Although the £2000-3000 guide looked very modest, this is quite characteristic of the Chichester catalogues and did not reflect any doubt regarding its connection to the great Liverpool-London cabinetmaker.
Auctioneer Peter Parker could point to a provenance back to Hampshire country estate Cheriton House and the quality of the 2ft 1in (64cm) wide table was obvious.
It was made in oak, pollard oak, holly, ebonised and cocus wood with a cedar-lined frieze drawer. On March 8 it attracted multiple bidders and went to a now retired specialist dealer (to the extent that any dealer ever retires) at £17,500.
An outstanding example of an otherwise relatively common item, a George III mahogany breakfast table, was the star at Thomson Roddick’s (17.5% buyer’s premium) Edinburgh sale on February 21.

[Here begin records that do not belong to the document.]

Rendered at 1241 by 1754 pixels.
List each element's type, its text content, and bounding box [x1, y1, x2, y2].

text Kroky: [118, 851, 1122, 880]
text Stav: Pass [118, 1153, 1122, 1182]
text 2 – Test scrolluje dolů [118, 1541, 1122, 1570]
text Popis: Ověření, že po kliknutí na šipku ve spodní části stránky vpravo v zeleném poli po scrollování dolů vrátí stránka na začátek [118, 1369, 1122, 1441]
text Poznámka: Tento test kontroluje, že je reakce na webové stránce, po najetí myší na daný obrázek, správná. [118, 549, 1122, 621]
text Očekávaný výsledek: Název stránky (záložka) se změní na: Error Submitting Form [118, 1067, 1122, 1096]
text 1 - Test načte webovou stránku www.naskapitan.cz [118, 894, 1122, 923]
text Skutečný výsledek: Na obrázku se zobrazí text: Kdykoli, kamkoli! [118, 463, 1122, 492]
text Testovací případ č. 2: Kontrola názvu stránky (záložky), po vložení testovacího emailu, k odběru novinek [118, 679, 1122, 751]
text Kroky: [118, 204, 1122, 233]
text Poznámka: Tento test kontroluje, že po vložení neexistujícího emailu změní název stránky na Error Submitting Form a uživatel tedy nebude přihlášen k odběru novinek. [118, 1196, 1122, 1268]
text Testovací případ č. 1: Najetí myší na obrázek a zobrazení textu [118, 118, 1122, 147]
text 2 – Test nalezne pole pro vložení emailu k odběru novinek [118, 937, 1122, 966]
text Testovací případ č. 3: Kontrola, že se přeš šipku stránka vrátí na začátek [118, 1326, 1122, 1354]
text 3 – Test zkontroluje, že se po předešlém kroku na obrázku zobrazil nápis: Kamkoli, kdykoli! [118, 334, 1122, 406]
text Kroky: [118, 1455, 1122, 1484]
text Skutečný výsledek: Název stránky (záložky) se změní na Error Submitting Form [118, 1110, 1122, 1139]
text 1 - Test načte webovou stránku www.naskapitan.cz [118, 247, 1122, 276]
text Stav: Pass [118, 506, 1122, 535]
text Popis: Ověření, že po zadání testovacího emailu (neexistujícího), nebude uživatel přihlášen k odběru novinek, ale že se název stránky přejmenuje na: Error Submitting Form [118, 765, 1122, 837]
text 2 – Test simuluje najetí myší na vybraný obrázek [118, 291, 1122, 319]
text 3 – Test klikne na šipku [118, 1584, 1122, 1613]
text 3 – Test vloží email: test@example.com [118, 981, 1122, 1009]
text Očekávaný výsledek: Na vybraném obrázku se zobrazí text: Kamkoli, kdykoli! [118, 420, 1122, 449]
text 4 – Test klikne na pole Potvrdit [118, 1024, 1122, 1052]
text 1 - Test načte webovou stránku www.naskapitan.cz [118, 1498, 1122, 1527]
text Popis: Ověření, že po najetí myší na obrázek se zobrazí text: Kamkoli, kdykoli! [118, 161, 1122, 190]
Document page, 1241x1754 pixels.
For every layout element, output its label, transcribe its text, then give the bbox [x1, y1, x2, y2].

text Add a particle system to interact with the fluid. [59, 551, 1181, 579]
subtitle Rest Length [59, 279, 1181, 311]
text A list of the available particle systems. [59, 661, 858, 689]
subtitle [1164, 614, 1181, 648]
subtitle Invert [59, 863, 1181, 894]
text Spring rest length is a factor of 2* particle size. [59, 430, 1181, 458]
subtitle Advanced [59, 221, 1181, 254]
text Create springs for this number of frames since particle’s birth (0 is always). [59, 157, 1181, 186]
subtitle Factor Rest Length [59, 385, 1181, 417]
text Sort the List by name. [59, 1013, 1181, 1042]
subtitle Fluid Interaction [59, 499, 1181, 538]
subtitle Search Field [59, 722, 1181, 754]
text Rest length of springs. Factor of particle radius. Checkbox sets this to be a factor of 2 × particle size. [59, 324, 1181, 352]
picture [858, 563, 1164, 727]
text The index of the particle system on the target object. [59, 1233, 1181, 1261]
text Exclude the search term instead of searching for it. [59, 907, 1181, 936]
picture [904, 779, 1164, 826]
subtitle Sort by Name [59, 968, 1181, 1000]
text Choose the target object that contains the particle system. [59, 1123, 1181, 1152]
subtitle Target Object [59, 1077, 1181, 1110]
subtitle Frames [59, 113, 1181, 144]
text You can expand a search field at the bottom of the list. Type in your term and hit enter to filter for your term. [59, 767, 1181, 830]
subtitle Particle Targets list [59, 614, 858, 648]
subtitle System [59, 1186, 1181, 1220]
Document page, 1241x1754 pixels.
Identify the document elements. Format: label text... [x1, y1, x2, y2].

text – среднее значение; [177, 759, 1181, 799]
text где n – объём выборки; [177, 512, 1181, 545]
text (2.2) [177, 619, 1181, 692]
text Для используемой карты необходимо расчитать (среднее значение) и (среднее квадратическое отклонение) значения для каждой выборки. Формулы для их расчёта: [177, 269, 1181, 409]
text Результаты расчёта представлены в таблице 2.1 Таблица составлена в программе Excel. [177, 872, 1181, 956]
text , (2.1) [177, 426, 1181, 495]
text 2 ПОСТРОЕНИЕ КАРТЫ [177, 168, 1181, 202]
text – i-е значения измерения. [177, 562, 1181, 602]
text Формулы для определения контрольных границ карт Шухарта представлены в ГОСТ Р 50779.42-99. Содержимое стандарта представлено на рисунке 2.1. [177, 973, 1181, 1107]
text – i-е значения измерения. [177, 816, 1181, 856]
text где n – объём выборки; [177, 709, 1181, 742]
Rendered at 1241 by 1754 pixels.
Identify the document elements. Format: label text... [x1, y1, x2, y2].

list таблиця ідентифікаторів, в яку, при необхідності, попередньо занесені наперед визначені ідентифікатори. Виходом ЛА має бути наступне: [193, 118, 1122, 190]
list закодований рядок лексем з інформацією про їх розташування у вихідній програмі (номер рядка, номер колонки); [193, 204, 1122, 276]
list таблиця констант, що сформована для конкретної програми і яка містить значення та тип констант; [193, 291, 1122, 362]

The 4ft 3in (1.30m) wide table with a radially veneered, moulded-edged octagonal top was described as ‘generally clean’ and pitched at £1200-1500, in line with what many ‘similar’ late 18th tables fetch these days. However, its considerable quality was appreciated by dealers and it sold at £22,000.
The £150-250 estimate on a late-18th century, mahogany and rosewood crossbanded serving table was certainly too low but the result at Tayler & Fletcher (18% buyer’s premium) on February 21 proved a surprise.
“It came with some large furniture from a Cotswolds farmhouse and I’d hoped it might go towards £1000,” said Bourton-on-the-Water auctioneer Martin Lambert.
It was showing its age, with some losses to the veneer and crossbanding, a dark patch to the top and some fading to the frieze, but the original condition attracted specialist dealers.
After it sold to one of them at £3800 he told Lambert that the other major appeal was its proportions: unusually high at 3ft (91cm) and, more importantly with floor space at such a premium in today’s interiors, shallow at 22½in (57cm).
“However long one is in the trade, it seems one is always learning,” said Lambert.
Two pieces of 19th century furniture brought 10 times-estimate bids at Dreweatts’ (24% buyer’s premium) sale of the contents of a London townhouse.
A c.1825 solid rosewood centre stool was catalogued as in the manner of Marsh & Tatham – London royal cabinetmakers William Marsh (active 1775-1810) and Thomas Tatham (1763- 1818), whose influence lasted for years after their deaths.
The (41cm) high stool on lion paw feet was pitched at £800-1200 and sold at £8000.
A small walnut chest on stand was the other big surprise at the February 27 sale. In George I style, but of 19th century manufacture, the 21in tall x 2ft 7in wide (53 x 80cm) chest sold at £3500 against an estimate of £200-300.